• [VOTRE CONSIGNE]:
Répondez à ces questions sur le texte consacré à Akihabara.
1. Quelle hauteur la tour prévue doit-elle atteindre ?
2. Vers quel quartier et le long de quoi le texte conseille-t-il de marcher ?
3. Entre quels ponts règne une étrange ambiance ?

• [TEXTE DE LECTURE]:
☆ ☆ ☆ ☆ ☆ ☆ ☆

Un prospectus étrange dans la boîte aux lettres aujourd’hui. Un appel à contrer un projet d’emmochisation supplémentaire d’Akihabara. Il s’agit du _redéveloppement_ d’un triangle, celui de Soto-Kanda 1-chome, de dépressif souvenir. Il s’agit d’y poser une tour de 170 mètres, bureaux, même pas de logements apparemment, et toute la panoplies des chaînes de la gastronomie industrielle que l’on trouve juste au nord de la station Akihabara déjà ultra-emmochisée. Ce n’est pas que cela fut beau avant mais ce n’était pas encore béton ville nouvelle. Avant disparition, il vaut mieux marcher plus à l’est vers Asakusabashi le long du canal. Non que ce soit idylique mais peut-être encore un peu berlinois. Entre les ponts Mikura et Saemon se trouve une étrange ambiance, peut-être Amsterdam sans les touristes.

☆ ☆ ☆ ☆ ☆ ☆ ☆

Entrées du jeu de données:

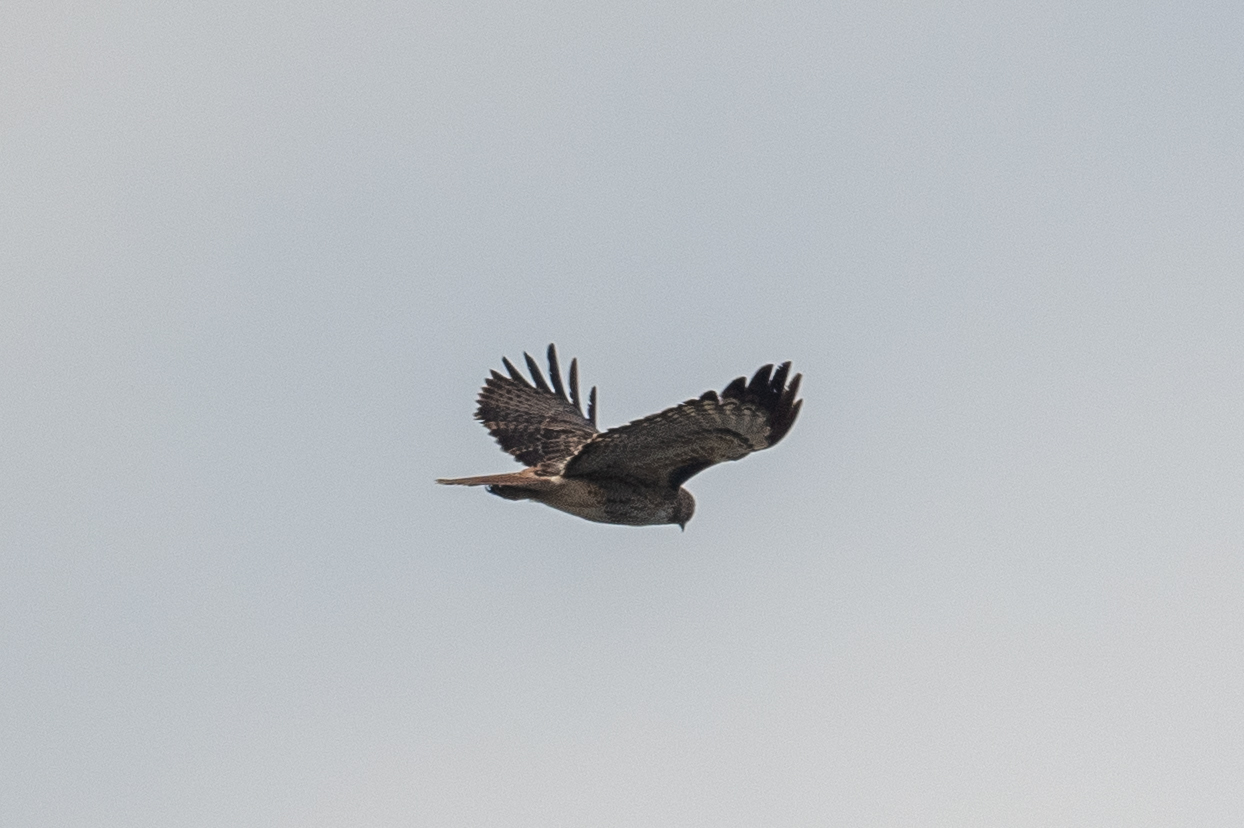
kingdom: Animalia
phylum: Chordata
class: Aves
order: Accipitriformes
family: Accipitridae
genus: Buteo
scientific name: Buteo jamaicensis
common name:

☆ ☆ ☆ ☆ ☆ ☆ ☆

• [TRAVAIL TERMINÉ]:
1. 170 mètres.
2. Vers Asakusabashi, le long du canal.
3. Entre les ponts Mikura et Saemon.